Decided On March 04, 1902
BOISOGOMOFF Appellant
V/S
NAHAPIET JUTE COMPANY Respondents

JUDGEMENT

(1.) This is a suit to recover damages for an alleged breach of warranty as to the quality of 6,000 kutcha bales of jute purchased by the plaintiff from the defendants. There is no dispute as to the contracts which are set out in the plaint: the only dispute is as to the quality of the goods. The jute was to be of the standard quality of a certain mark, T.S.N./N2, and this, admittedly, means that each bale was to contain 40 per cent, of what is known as Hessian warp. The sole question is whether the bales delivered did contain that percentage of Hessian warp and tins is a question of fact. The jute was delivered by the B defendants, and immediately after delivery the plaintiff complained that the jute was not up to the standard quality of the mark, and asked the defendants to send down a representative to inspect it. Some correspondence then ensued: the plaintiff suggesting a survey and the defendants proposing an arbitration by the Bengal Chamber of Commerce; the plaintiff declined the latter offer, as he was entitled to do, and I regret that the defendants agents should have thought it necessary to make the imputation they did against the plaintiff in the letter of the 27th November 1900. The price paid for the whole of the jute, including 1,000 bales, as to which there is no dispute, was about 1,50,000 rupees. The plaintiff then appointed two surveyors to examine the jute, and the defendants sent down two gentlemen to "watch" the proceedings on their behalf. I will deal in a moment with what took place on this survey and subsequently.

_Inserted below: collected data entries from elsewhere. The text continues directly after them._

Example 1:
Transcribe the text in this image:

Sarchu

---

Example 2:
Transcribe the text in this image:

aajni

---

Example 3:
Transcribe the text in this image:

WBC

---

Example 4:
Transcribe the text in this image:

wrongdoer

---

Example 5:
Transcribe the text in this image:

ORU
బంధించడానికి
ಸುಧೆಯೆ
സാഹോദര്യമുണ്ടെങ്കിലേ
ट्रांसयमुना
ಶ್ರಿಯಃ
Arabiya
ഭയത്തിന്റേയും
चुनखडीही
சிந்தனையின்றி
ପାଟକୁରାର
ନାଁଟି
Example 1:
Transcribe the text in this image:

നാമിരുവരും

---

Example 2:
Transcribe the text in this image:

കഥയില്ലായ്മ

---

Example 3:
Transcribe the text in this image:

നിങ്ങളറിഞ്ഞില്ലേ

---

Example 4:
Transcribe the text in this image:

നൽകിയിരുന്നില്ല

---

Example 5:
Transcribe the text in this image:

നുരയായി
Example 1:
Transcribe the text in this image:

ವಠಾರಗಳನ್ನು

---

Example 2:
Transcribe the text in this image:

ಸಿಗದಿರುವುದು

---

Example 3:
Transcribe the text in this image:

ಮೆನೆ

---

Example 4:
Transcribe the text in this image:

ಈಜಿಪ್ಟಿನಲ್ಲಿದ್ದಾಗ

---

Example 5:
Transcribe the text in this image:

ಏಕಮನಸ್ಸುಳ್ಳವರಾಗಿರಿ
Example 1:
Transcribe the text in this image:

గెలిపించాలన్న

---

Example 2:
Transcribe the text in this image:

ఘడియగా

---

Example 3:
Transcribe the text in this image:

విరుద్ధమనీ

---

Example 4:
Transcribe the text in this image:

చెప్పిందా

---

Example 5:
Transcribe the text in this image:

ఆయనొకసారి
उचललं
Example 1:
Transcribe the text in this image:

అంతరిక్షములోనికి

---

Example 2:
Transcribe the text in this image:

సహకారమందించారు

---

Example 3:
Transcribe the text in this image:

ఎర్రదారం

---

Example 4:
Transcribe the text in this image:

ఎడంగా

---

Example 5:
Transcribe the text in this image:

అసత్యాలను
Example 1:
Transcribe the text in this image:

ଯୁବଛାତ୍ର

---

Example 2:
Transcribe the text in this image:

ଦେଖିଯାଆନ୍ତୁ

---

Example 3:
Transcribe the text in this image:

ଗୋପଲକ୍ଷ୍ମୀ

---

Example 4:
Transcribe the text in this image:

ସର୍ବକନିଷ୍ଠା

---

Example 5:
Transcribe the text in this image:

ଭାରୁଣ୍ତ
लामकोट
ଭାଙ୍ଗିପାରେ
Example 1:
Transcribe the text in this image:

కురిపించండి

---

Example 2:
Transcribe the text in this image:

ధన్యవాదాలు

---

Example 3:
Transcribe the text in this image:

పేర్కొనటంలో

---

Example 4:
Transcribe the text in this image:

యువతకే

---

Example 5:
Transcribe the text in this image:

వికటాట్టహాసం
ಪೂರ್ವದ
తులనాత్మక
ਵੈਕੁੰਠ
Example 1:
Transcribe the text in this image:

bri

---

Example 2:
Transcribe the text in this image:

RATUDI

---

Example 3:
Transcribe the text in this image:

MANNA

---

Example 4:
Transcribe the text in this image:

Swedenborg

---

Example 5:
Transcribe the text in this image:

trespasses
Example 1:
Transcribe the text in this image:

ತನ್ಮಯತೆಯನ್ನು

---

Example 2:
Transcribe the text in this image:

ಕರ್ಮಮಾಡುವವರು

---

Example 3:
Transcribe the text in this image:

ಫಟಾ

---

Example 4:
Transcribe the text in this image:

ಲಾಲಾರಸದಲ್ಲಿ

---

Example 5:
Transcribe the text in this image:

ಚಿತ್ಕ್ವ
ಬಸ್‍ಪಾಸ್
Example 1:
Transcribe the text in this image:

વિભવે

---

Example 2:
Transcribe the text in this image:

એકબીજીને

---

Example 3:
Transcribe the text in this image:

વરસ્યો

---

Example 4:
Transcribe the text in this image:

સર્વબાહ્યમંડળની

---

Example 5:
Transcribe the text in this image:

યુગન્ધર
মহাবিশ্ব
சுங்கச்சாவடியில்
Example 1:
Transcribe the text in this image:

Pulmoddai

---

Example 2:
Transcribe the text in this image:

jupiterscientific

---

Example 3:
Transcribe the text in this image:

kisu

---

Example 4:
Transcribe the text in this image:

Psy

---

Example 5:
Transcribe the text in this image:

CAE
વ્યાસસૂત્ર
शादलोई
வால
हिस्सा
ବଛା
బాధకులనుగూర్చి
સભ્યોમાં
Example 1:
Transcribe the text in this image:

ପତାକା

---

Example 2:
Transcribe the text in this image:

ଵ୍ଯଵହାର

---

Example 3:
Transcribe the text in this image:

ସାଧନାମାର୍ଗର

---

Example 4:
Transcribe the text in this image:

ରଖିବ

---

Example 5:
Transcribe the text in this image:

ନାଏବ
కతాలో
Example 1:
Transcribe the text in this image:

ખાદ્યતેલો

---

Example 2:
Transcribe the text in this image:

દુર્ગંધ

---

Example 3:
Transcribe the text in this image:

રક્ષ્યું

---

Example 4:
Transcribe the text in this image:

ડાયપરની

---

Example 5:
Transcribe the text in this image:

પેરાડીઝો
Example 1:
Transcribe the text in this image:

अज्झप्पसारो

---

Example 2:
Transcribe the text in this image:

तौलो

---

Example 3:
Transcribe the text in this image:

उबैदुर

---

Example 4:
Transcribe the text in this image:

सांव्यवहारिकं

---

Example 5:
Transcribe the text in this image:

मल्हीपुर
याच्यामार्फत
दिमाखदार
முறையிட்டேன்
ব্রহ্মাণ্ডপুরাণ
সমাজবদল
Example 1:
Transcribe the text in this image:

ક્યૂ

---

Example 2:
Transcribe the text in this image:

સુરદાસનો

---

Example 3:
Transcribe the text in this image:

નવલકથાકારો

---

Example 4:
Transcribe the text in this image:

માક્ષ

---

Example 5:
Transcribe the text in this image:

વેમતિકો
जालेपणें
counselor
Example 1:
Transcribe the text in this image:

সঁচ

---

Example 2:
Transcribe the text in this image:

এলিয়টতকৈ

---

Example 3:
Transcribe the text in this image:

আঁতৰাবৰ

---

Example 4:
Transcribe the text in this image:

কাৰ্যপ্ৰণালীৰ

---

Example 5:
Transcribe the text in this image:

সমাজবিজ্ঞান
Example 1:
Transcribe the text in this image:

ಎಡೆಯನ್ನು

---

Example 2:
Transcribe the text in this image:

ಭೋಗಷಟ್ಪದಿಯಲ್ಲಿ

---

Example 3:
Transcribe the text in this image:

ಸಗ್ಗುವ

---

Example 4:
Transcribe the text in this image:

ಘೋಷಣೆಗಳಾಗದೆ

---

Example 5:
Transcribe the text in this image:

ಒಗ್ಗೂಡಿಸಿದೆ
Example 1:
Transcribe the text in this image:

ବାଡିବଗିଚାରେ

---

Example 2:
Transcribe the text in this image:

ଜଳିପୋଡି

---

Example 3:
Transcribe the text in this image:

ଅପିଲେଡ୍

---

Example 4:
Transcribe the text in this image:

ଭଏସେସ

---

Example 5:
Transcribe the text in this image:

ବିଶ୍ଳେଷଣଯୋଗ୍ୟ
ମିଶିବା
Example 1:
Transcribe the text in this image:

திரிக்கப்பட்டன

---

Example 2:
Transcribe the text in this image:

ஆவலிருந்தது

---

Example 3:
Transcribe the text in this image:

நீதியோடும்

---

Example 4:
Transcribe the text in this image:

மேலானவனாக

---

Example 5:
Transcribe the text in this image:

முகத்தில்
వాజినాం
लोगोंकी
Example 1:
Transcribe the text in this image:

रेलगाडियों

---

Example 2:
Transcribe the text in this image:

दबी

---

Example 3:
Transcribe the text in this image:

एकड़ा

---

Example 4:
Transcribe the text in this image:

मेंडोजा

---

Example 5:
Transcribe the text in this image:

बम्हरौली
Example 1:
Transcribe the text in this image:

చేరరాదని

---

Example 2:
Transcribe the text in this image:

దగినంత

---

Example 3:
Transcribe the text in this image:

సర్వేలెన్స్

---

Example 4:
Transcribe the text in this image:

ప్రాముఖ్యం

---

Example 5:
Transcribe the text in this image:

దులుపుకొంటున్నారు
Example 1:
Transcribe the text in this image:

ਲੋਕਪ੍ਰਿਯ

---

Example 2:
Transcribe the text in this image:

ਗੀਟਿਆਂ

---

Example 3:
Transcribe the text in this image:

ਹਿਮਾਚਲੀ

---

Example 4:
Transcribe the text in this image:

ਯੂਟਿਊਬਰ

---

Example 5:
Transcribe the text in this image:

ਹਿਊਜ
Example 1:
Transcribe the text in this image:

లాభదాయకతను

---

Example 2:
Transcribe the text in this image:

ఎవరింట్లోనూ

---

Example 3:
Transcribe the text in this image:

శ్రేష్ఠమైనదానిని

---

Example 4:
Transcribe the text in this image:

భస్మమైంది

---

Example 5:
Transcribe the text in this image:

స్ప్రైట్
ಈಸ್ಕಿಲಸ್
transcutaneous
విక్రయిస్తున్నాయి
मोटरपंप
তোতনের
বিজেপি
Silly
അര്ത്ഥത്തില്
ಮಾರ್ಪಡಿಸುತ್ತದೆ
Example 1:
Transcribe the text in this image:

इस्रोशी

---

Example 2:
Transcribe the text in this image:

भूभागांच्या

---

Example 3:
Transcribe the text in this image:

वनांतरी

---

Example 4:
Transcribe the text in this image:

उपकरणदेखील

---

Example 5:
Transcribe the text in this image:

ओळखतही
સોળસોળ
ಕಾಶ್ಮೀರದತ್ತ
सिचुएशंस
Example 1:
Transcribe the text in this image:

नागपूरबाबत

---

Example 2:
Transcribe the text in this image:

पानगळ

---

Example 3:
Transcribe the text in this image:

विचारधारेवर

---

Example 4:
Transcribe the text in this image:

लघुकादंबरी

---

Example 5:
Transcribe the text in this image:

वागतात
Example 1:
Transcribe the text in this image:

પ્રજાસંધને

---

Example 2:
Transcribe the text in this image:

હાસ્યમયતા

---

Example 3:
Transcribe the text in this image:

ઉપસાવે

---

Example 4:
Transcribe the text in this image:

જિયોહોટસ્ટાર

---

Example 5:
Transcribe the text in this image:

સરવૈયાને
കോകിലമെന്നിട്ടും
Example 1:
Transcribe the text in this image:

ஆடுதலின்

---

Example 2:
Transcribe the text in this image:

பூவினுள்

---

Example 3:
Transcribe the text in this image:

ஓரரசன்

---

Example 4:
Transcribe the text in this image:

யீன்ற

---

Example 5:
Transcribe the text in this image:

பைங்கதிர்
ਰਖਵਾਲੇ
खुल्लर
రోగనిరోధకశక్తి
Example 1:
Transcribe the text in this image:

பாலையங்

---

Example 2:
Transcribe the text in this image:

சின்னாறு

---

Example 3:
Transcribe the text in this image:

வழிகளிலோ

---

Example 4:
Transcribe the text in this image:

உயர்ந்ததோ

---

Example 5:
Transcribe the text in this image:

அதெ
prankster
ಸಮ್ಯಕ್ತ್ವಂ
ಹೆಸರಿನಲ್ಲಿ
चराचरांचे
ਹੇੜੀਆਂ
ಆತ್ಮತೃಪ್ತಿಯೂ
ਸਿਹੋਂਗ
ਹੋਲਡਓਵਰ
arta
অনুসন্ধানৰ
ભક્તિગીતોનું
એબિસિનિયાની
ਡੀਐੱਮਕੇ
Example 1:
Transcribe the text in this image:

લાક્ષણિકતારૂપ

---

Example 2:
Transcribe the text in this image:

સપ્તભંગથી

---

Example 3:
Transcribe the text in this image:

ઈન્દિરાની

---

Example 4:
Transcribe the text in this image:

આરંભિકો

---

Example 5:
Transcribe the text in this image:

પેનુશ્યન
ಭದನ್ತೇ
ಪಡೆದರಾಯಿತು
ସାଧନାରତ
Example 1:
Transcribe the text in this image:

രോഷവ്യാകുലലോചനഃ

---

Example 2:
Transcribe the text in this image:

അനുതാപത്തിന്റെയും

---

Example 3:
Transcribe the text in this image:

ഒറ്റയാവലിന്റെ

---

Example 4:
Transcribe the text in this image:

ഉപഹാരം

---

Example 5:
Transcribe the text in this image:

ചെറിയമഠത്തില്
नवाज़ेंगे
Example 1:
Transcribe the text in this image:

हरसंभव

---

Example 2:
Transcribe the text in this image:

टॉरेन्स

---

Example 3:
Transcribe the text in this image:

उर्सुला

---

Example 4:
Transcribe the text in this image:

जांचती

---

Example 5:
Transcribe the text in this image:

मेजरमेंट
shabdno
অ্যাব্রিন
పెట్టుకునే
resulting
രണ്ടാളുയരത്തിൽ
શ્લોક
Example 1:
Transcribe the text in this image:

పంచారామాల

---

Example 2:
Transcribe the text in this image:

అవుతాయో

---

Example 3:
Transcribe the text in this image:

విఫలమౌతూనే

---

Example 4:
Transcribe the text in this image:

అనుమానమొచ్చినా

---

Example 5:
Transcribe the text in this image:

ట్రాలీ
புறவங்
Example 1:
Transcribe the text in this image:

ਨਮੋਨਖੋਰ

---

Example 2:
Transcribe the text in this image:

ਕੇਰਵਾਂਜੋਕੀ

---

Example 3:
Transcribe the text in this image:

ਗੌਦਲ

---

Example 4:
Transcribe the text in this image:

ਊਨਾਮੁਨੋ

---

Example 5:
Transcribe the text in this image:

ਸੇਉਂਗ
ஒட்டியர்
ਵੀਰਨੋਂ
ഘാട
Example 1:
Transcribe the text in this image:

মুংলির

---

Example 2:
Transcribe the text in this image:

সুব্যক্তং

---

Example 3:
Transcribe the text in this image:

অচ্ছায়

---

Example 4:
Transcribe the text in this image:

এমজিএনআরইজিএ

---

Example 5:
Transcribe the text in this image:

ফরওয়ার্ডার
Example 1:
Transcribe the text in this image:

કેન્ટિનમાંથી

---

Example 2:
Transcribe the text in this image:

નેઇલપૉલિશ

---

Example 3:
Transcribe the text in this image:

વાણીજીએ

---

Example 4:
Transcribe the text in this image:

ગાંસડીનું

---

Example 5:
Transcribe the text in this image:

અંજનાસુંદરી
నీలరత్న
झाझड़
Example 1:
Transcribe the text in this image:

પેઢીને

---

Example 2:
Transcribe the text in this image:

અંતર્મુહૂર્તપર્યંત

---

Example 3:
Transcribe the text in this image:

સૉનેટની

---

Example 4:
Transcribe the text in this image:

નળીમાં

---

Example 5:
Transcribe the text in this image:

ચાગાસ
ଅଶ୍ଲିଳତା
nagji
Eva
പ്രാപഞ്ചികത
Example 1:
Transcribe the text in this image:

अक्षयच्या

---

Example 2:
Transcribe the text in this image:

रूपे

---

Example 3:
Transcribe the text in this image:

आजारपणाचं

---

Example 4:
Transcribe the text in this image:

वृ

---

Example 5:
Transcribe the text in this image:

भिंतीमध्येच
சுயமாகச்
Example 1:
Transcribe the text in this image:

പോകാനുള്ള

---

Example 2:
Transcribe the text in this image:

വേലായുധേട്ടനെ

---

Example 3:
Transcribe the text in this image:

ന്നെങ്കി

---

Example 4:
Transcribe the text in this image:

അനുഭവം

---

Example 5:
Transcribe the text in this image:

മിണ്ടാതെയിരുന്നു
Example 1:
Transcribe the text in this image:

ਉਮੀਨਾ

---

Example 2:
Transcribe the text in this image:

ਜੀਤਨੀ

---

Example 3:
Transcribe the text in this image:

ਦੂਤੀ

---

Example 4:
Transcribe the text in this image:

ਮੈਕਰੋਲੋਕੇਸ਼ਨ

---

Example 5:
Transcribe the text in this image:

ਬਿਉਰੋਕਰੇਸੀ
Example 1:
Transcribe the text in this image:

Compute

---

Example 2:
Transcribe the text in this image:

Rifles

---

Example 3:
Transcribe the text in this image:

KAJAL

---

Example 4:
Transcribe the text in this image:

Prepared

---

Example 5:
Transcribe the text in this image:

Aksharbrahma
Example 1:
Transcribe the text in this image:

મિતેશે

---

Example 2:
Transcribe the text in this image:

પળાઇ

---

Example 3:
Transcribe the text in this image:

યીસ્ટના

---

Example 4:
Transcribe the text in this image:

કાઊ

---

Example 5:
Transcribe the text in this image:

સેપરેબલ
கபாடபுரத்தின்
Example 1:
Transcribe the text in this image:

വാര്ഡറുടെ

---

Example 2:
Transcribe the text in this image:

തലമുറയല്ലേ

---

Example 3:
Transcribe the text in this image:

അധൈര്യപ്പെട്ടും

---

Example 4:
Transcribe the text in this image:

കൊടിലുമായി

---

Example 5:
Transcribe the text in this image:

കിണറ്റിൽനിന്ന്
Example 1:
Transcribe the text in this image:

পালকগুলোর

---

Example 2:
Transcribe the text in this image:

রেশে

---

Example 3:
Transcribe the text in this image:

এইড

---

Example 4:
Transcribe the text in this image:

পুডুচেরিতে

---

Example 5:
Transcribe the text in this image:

(2.) Before examining the evidence, I desire to deal with two points, which are prominently dealt with in the judgment of Mr. Justice Stanley. If by his observation the learned Judge intended to convey that, before recovering damages in a case of this class, the plaintiff was bound to examine each of the 6,000 bales of jute, and, as the result of such examination, was bound to show that in each bale the jute fell short of the requisite standard, I most respectfully differ from him. If such were the usage, it would, I fear, impose a serious clog upon commercial transactions. But it is clear from the evidence that this is not so. Mr. Duncan, one of the plaintiff's witnesses, says: "I examined 12 bales out of the bulk, which was in the flats there. It is usual to examine certain lots only in making a survey. To take a part of the bulk, to examine a part and make a rep art on that part, we are supposed to take 10 or 12 bales, a sufficient quantity to form a judgment as to what the bulk is;" and further on he says: "In order to find the average of a whole consignment, it is not usual to examine the whole consignment. To arrive at an average for the consignment, we take a portion for selection. The average of the consignment is taken to be that of the portion selected. We took the quantity which we considered would give us a representative quantity of the bulk," and Mr. Wallace, the defendants witness, on being asked "Do you consider that a test of 12 bales is sufficient for a cargo of 10,000?" says: "Picked out here and there in the bulk, I should think it was. Selected as these were, I should think it was so."

(3.) The other point is that the plaintiff ought to have shown how he had dealt with the jute which was delivered, and whether he T had suffered any and what loss by reason of the jute not being up to the warranted standard. There would have been much force in this contention had it not been that, according to the evidence, the measure of damages, or perhaps, I should say, the method of ascertaining the damages in a case of this class appears to be established and recognised in the trade. It would appear that the buyer is entitled in respect of the inferiority alleged in this case to an allowance of six annas per maund, the rule being to allow two annas per maund for a deficiency of 5 per cent, of Hessian warp. Both Mr. Duncan and Mr. Crichton say so, and Sir Allan Arthur, who is experienced in these matters and who was called for the defendants, appears to be of the same opinion. Mr. Crichton speaks of it as a custom in the trade. Moreover, we have heard no argument from the respondent's Counsel that, if the plaintiff is entitled to damages, the damages as regards the quality of the jute have been assessed upon a wrong basis.